** Opening Data listing block **
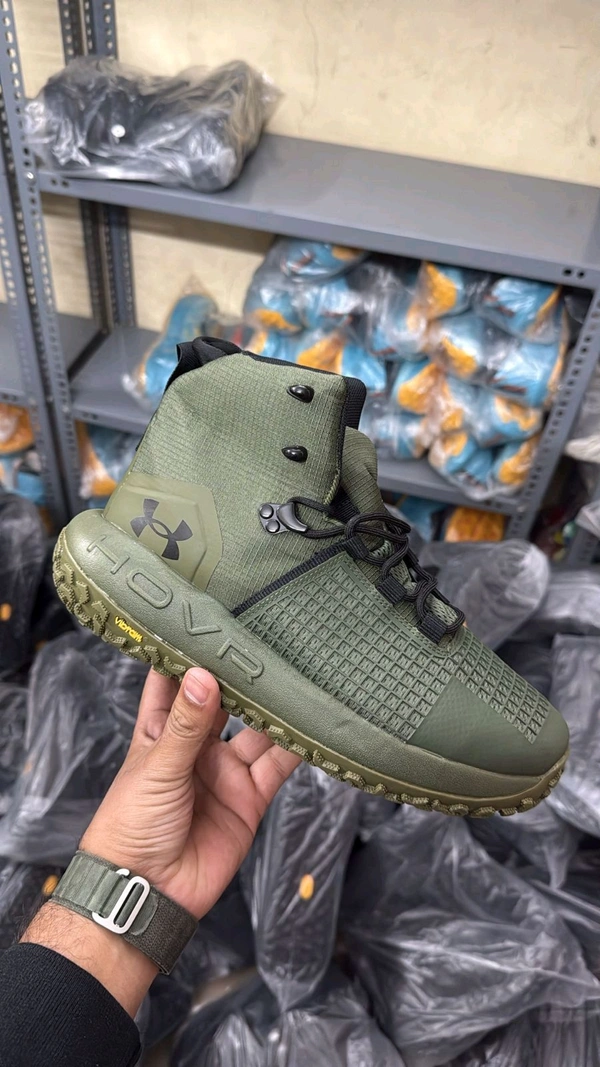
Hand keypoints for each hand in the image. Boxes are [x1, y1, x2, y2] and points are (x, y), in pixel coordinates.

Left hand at [81, 667, 300, 917]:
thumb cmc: (130, 826)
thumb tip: (205, 676)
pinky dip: (296, 748)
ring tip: (296, 677)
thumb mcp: (156, 767)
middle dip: (243, 678)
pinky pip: (278, 767)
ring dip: (275, 709)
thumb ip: (186, 724)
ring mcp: (224, 771)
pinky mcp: (249, 798)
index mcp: (160, 732)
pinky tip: (310, 726)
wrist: (148, 892)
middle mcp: (195, 747)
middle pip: (225, 703)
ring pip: (257, 731)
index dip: (187, 655)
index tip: (208, 624)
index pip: (174, 683)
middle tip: (268, 643)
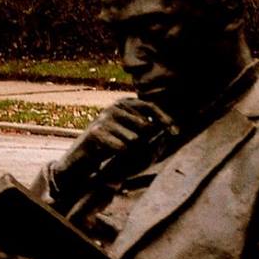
** Closing Data listing block **
*Activity*:
Transcribe, word for word, the line holding "ring dip: (275, 709)" and all lines after it in the entries above, ending with the last. Only those lines; no pictures.

*Task response*:
ring dip: (275, 709)
thumb ip: (186, 724)
ring mcp: (224, 771)
pinky mcp: (249, 798)
index mcp: (160, 732)
pinky tip: (310, 726)
wrist: (148, 892)
middle mcp: (195, 747)
middle pip: (225, 703)
ring pip: (257, 731)
index dip: (187, 655)
index tip: (208, 624)
index pip: (174, 683)
middle tip: (268, 643)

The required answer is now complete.